Journal of Dairy Science (Mar 2022)
Development of a Monte Carlo simulation model to predict pasteurized fluid milk spoilage due to post-pasteurization contamination with gram-negative bacteria
Abstract
ABSTRACT: Psychrotolerant gram-negative bacteria introduced as post-pasteurization contamination (PPC) are a major cause of spoilage and reduced shelf life of high-temperature, short-time pasteurized fluid milk. To provide improved tools to (1) predict pasteurized fluid milk shelf life as influenced by PPC and (2) assess the effectiveness of different potential interventions that could reduce spoilage due to PPC, we developed a Monte Carlo simulation model that predicts fluid milk spoilage due to psychrotolerant gram-negative bacteria introduced as PPC. As a first step, 17 gram-negative bacterial isolates frequently associated with fluid milk spoilage were selected and used to generate growth data in skim milk broth at 6°C. The resulting growth parameters, frequency of isolation for the 17 different isolates, and initial concentration of bacteria in milk with PPC, were used to develop a Monte Carlo model to predict bacterial number at different days of shelf life based on storage temperature of milk.
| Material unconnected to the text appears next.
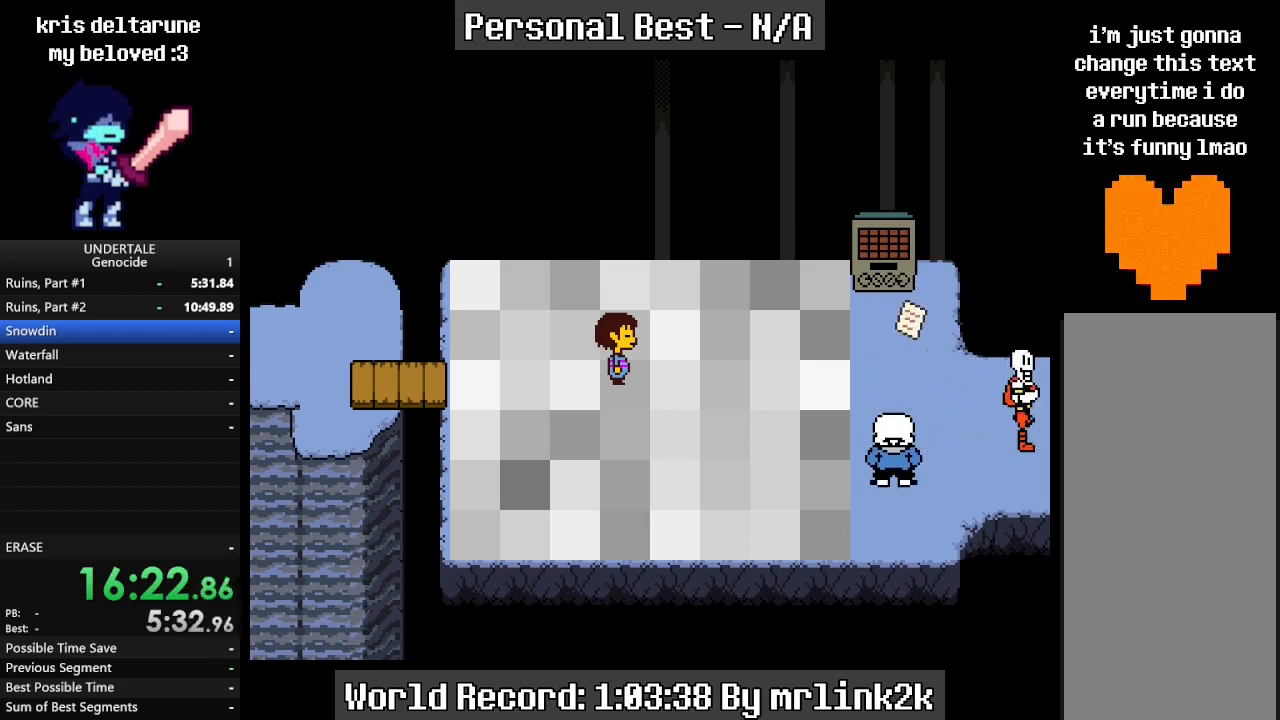
{"keys": ["right"], "events": []}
This model was then validated with data from d 7 and 10 of shelf life, collected from commercial operations. The validated model predicted that the parameters (1) maximum growth rate and (2) storage temperature had the greatest influence on the percentage of containers exceeding 20,000 cfu/mL standard plate count on d 7 and 10 (i.e., spoiling due to PPC), which indicates that accurate data on maximum growth rate and storage temperature are important for accurate predictions. In addition to allowing for prediction of fluid milk shelf life, the model allows for simulation of “what-if” scenarios, which allowed us to predict the effectiveness of different interventions to reduce overall fluid milk spoilage due to PPC through a set of proof-of-concept scenario (e.g., frequency of PPC in containers reduced from 100% to 10%; limiting distribution temperature to a maximum of 6°C). Combined with other models, such as previous models on fluid milk spoilage due to psychrotolerant spore-forming bacteria, the data and tools developed here will allow for rational, digitally enabled, fluid milk shelf life prediction and quality enhancement.